Bottleneck B — "I can't talk to enough customers." You can only personally run so many calls a week, so your sample stays tiny and your conclusions stay shaky. No notetaker fixes this, because a notetaker still needs a human in every conversation. Koji solves it by being the interviewer — turning a 20-person study from three weeks of scheduling into a link you send once.
Most teams have both bottlenecks. That is why the tools coexist rather than compete head-on.
Structured questions: a Koji differentiator
Because Koji runs the interview, it can blend open conversation with structured questions — six types that produce quantifiable data alongside narrative: open_ended, scale, single_choice, multiple_choice, ranking, and yes_no. That means a single Koji study yields both a clean chart ("68% ranked price as their top concern") and the verbatim "why" behind it, aggregated automatically. A notetaker, by definition, can only capture whatever was said in an unstructured meeting — there is no question framework to standardize answers across sessions. See the structured questions guide for how to combine question types in one study.
When to choose which
Choose Granola if:
- You are on every customer call already and just want better notes.
- Your research is opportunistic (insights surface in sales/support calls).
- You want a personal, queryable memory of your own meetings.
Choose Koji if:
- You need to run more interviews than you can personally attend.
- You want consistent questions and automatic cross-interview themes.
- You want to recruit participants via a link and collect responses 24/7.
- You need structured data and narrative from the same study.
Use both if: you take live calls (Granola) and run scaled, repeatable studies between them (Koji). Granola makes you better in the room; Koji lets you be in a hundred rooms at once.
The modern approach with AI
The old research stack forced a trade-off: deep qualitative insight (slow, manual, small sample) or scale (surveys that strip out the "why"). AI-native tooling collapses that trade-off. Koji delivers the depth of a moderated interview at the scale of a survey, with analysis that used to take an analyst days finished in minutes.
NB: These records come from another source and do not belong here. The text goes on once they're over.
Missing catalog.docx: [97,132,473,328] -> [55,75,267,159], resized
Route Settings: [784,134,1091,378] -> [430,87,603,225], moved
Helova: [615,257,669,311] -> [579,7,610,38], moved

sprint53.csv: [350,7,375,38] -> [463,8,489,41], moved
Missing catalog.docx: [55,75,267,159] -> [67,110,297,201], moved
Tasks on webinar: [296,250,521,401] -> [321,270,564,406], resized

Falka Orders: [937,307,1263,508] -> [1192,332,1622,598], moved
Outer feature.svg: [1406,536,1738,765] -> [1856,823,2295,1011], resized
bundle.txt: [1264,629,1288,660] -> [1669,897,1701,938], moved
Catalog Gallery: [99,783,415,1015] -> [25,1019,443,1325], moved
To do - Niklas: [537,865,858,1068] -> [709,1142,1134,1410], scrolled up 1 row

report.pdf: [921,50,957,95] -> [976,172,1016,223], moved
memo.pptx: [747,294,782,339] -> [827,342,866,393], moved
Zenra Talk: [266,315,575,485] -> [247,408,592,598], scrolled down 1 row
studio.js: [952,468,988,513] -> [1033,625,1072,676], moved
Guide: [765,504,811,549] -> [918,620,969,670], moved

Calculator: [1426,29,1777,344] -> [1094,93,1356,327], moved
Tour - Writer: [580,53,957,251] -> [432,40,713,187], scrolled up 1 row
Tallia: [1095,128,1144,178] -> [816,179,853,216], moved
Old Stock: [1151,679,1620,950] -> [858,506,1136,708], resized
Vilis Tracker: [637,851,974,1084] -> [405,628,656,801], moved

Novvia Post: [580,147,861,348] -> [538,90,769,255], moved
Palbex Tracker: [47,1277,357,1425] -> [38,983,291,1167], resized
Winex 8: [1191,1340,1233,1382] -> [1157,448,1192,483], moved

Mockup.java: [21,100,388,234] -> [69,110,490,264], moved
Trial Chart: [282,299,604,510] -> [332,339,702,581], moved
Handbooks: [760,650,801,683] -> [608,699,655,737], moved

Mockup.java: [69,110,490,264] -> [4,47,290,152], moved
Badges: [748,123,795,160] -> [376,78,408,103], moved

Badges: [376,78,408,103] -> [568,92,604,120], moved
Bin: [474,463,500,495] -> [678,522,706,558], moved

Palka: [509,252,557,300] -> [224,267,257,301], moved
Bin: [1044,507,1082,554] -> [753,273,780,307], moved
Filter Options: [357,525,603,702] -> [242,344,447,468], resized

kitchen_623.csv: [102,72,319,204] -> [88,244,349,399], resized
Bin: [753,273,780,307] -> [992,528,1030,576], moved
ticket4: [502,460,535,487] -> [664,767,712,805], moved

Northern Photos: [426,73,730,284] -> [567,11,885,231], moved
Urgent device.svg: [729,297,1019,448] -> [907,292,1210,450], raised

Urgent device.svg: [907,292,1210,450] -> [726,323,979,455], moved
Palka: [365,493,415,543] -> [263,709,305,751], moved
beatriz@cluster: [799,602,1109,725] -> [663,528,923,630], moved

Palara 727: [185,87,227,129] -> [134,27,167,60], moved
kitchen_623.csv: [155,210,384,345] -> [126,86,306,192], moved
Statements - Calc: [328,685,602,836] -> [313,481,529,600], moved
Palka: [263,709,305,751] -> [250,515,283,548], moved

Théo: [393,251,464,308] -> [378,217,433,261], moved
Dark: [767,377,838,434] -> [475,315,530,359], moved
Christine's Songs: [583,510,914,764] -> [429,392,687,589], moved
Granola, meanwhile, removes the friction of note-taking in the calls you do attend. Used together, they cover the full surface area of customer conversations — the ones you join, and the ones Koji runs for you.
A concrete scenario
Say you are validating a new pricing tier. With Granola, you would schedule and personally run, say, eight customer calls over two weeks — Granola gives you clean notes from each, but you are still the constraint: eight calls is eight hours, and your eighth interview happens long after your first. With Koji, you write the brief once, share a link, and 40 customers complete a 10-minute voice interview on their own time over a weekend. Koji probes each one ("you said the price feels high — compared to what?"), then hands you a themed report: the recurring objections, the segment that loves the tier, and the verbatim quotes behind each. Same goal, radically different throughput.
Pricing and access models
The tools price for different jobs. Granola is a per-seat productivity subscription — you pay for the people taking notes. Koji prices around research volume (it offers a free tier with credits to start), because the unit of value is an interview conducted and analyzed, not a seat in a meeting. If ten people on your team take notes, Granola scales by seats; if you need to run a 100-person study, Koji scales by interviews. Neither model is "cheaper" in the abstract — they meter fundamentally different things.
Data, consent, and analysis depth
Both tools record and transcribe, so both require clear participant consent. The deeper difference is what happens after transcription. Granola enriches and stores notes for the meeting owner to revisit and query. Koji treats transcripts as a dataset: it scores response quality on a 1–5 scale, clusters themes across every session, and surfaces how much evidence sits behind each finding. For a single call, a notetaker's summary is plenty. For a study where you must defend a conclusion to stakeholders — "how many people actually said this?" — the aggregation layer is the entire point.